After getting some good advice here I found my dream tractor a JD2110 with 400hrs. So far so good.

It came with a belly hanger mower. I was thinking I needed a bush hog but maybe not. I have 4 acres to clear, cactus and a few stumps to be careful of. I thought I'd drag the bucket over the uncertain areas to discover rocks etc. The mow.

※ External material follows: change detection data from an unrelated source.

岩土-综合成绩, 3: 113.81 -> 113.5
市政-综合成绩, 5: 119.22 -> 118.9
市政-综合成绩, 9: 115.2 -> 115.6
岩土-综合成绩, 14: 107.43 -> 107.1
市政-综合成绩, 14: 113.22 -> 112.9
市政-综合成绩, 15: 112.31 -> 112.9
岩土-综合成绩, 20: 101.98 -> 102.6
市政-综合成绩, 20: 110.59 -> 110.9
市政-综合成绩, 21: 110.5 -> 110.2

So I am left wondering if a bush hog would help? Main advantage I've heard is that the bush hog has a shear pin so if I do something stupid it will shear the pin. While if I hit something with belly hanger the shock will go more directly into the tractor with potential for damage. Any other advantages of a bush hog?

tks
don


----------



## fatjay (Dec 6, 2013)

Belly mowers are typically finish mowers with fixed blades, where-as brush hogs are your rough cuts with blades that pivot, so that if they hit a rock, stump, etc, they do not stop the blade dead in it's tracks. Brush hog blades have not a sheer pin, but rather a hardened pin going between the mount and the blade. Just think, how much fun would it be to have a blade spinning at 1100+rpm and blow off with a shear pin. Bad news.

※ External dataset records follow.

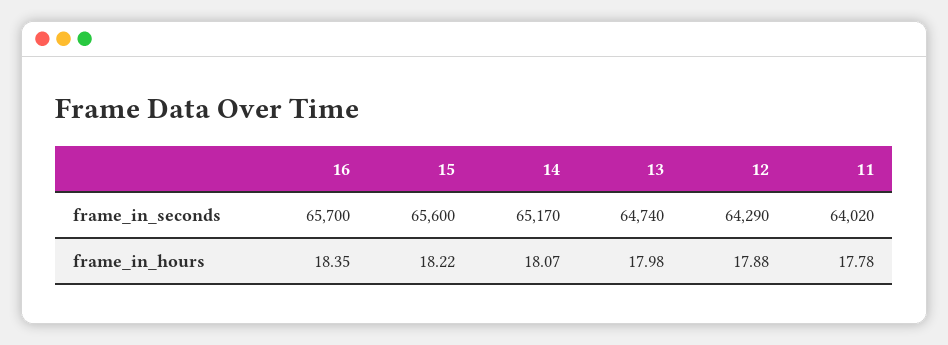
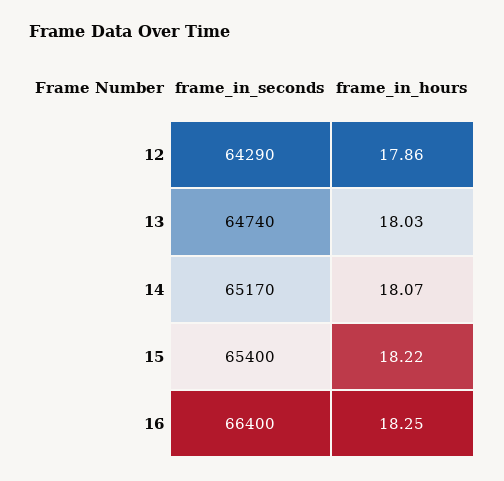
16, frame_in_seconds: 65700 -> 66400
15, frame_in_seconds: 65600 -> 65400
11, frame_in_seconds: 64020 -> none
16, frame_in_hours: 18.35 -> 18.25
13, frame_in_hours: 17.98 -> 18.03
12, frame_in_hours: 17.88 -> 17.86
11, frame_in_hours: 17.78 -> none

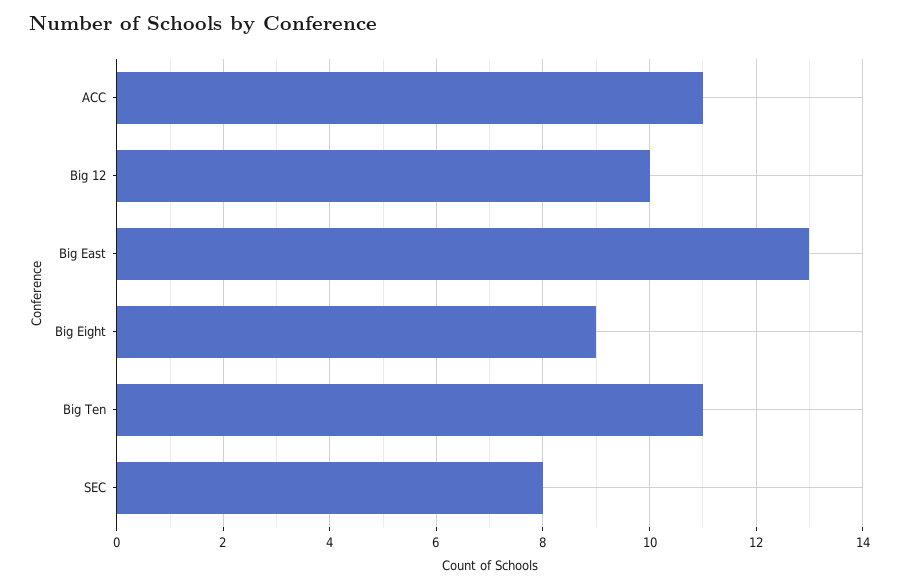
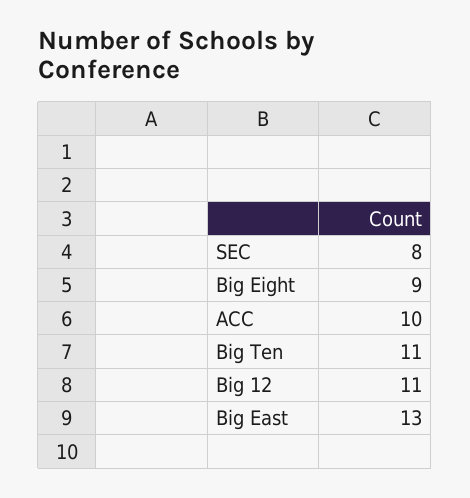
ACC: 11 -> 10
Big 12: 10 -> 11

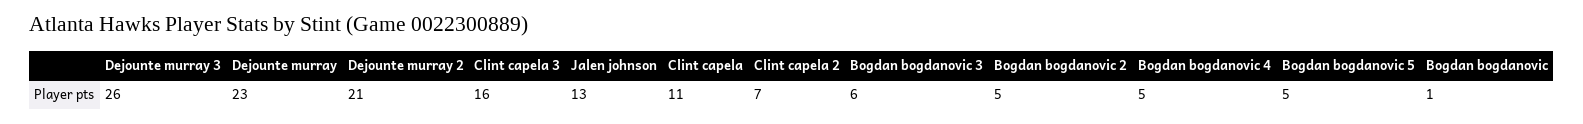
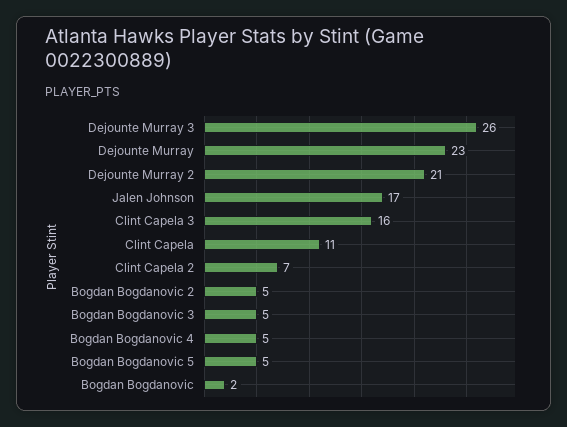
Jalen johnson: 13 -> 17
Bogdan bogdanovic 3: 6 -> 5
Bogdan bogdanovic: 1 -> 2

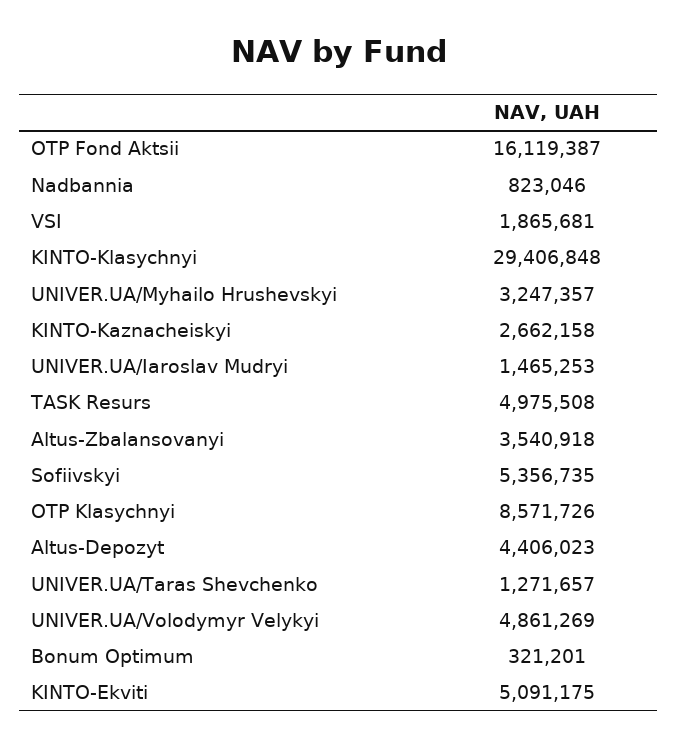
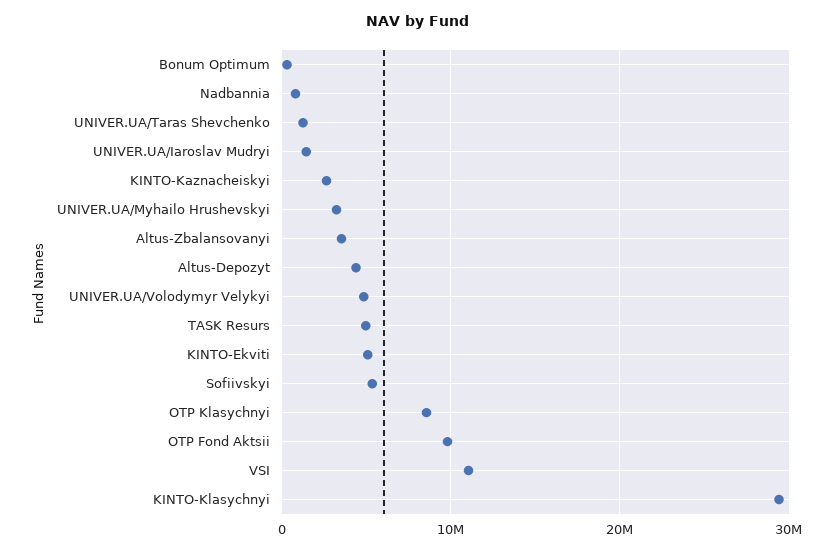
OTP Fond Aktsii: 16119387 -> 10000000
VSI: 1865681 -> 11000000

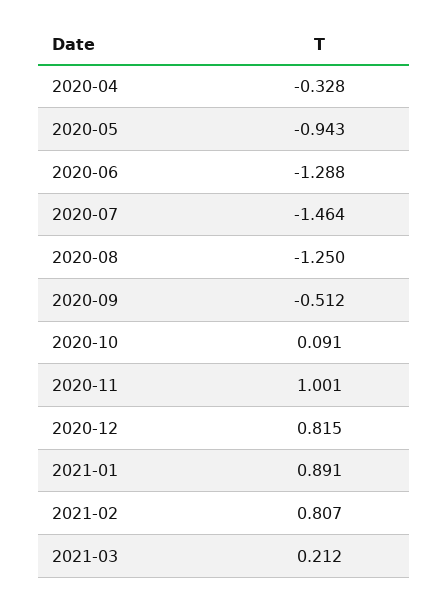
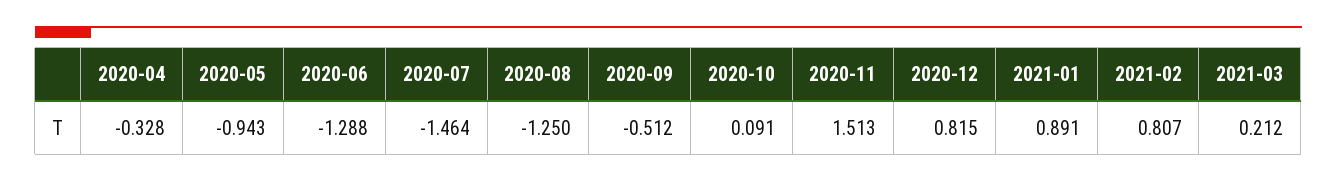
2020-11: 1.001 -> 1.513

I'd get both. Your closer acre I'd clear with the finishing mower, and hit a rough cut with everything else.


----------



## newbie2 (Feb 27, 2016)

fatjay said:


> Belly mowers are typically finish mowers with fixed blades, where-as brush hogs are your rough cuts with blades that pivot, so that if they hit a rock, stump, etc, they do not stop the blade dead in it's tracks. Brush hog blades have not a sheer pin, but rather a hardened pin going between the mount and the blade. Just think, how much fun would it be to have a blade spinning at 1100+rpm and blow off with a shear pin. Bad news.
> 
> I'd get both. Your closer acre I'd clear with the finishing mower, and hit a rough cut with everything else.

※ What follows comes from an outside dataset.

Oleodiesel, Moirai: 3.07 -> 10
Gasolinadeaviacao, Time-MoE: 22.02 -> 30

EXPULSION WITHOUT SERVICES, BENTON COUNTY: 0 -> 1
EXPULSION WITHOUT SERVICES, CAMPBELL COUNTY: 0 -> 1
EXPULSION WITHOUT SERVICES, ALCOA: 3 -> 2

tks for info. Is this hardened pin between the mount and blade under the hog deck or inline with the PTO coupling? How is it different that a shear pin? It doesn't shear as easily, ie you have to hit something significant to shear it?

don


----------



## Thomas (Nov 1, 2006)

As fatjay said.


----------



## pogobill (Jan 31, 2012)

I think what fatjay is trying to explain is that the blades are not attached with a shear pin, but rather a hardened fastening pin that is not designed to break. If the pin did break, the blade, spinning at 1100 RPM, would most likely cause some extremely significant damage to life and property.
The blades on the brush hog are designed to climb over a an obstruction if one is encountered. The only pin that would act as a "shear pin" would be the bolt that holds your driveshaft to the coupling that attaches to the gearbox on the brushhog or any other PTO driven implement.
This is what I have for a drive shaft setup, but I don't use a brushhog either.








Your best bet would be to make sure you have a slip clutch between your driveshaft and the brushhog gearbox. If you do buy a Bushhog make sure it has one.








It will save you a lot of grief over a shear pin set up!
Cheers


----------



## FredM (Nov 18, 2015)

As a precaution should you buy a new or used brush hog (over the pond here, we call them slashers) I would dismantle the safety clutch pack and clean all mating surfaces, I say this because most of these implements sit out in the weather and moisture will ingress between the metal faces and clutch plate and create a bond, the clutch wont slip as it should if an obstruction is encountered.

You can measure spring length before undoing the retaining nuts or browse the manufacturers specifications for the set length. 

I have attached a photo of a brush hog blade beam with blade and HT bolt, nut, blade bushing and washer,


----------